Christian Jankowski, Still aus „Telemistica“, 1999 Foto: Jankowski

Was man in der Ausstellung „(Un)erwartet. Die Kunst des Zufalls“ im Kunstmuseum Stuttgart auf keinen Fall versäumen sollte? „Das ,Essbild’ von Dieter Hacker“, sagt Kuratorin Eva-Marina Froitzheim den „Stuttgarter Nachrichten“. „Wann hat man schon ­Gelegenheit, Schokolinsen in einer Ausstellung zu verspeisen.“

Stuttgart - Der Videokünstler Christian Jankowski, Professor an der Stuttgarter Kunstakademie, lässt Fernsehwahrsager in seine Zukunft blicken, der Maler Dieter Hacker lockt farbige Kugeln in immer neue Konstellationen. Beide bringen absichtsvoll den Zufall ins Kunst-Spiel. Aber kann von Zufall in der Kunst überhaupt die Rede sein?

Noch bis zum kommenden Sonntag präsentiert das Kunstmuseum Stuttgart auf den drei Stockwerken des Kubus’ am Schlossplatz die große Themenausstellung „(Un)erwartet – Die Kunst des Zufalls“. Die Werke von Jankowski und Hacker markieren, ebenso wie die Positionen von Marcel Duchamp oder von Herman de Vries, Eckpunkte in diesem Panorama. Die Kuratorin des Kunstmuseums, Eva-Marina Froitzheim, hat es erarbeitet.

********

Welches Werk sollte man laut der Kuratorin im Textauszug in der Ausstellung auf keinen Fall versäumen? Verwenden Sie zur Bearbeitung ausschließlich den Textauszug.

********

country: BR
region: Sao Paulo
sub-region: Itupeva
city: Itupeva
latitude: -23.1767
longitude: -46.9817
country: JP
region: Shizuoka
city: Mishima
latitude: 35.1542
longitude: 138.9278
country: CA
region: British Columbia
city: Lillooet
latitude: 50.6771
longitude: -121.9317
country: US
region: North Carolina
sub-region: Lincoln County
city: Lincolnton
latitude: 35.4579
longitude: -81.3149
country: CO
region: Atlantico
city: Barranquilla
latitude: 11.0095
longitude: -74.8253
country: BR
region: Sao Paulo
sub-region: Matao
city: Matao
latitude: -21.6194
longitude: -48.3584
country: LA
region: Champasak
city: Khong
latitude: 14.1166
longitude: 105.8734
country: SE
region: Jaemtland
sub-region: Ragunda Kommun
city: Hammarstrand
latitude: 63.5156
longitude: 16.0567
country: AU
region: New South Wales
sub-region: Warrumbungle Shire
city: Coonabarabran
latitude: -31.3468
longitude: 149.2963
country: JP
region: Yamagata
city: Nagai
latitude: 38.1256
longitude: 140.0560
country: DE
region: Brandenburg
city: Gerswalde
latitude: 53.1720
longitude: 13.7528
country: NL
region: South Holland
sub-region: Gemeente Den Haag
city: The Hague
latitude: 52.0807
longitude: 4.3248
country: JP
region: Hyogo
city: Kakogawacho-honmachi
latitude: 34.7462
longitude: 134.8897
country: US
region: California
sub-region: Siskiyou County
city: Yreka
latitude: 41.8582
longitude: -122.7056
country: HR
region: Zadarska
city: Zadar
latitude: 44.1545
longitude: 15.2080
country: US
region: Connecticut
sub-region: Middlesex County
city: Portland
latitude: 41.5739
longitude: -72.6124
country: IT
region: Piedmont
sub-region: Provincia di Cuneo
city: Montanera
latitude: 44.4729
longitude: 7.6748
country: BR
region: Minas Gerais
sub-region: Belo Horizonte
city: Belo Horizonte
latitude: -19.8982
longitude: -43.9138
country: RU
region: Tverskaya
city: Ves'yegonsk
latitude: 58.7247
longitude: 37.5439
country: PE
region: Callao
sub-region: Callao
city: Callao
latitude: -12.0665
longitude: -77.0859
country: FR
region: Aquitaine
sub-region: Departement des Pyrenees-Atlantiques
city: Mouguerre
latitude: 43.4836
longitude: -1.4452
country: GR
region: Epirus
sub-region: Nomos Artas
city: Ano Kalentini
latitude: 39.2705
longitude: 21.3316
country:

********

VOLLSTÄNDIGE AUSGABE:
Das „Essbild“ von Dieter Hacker.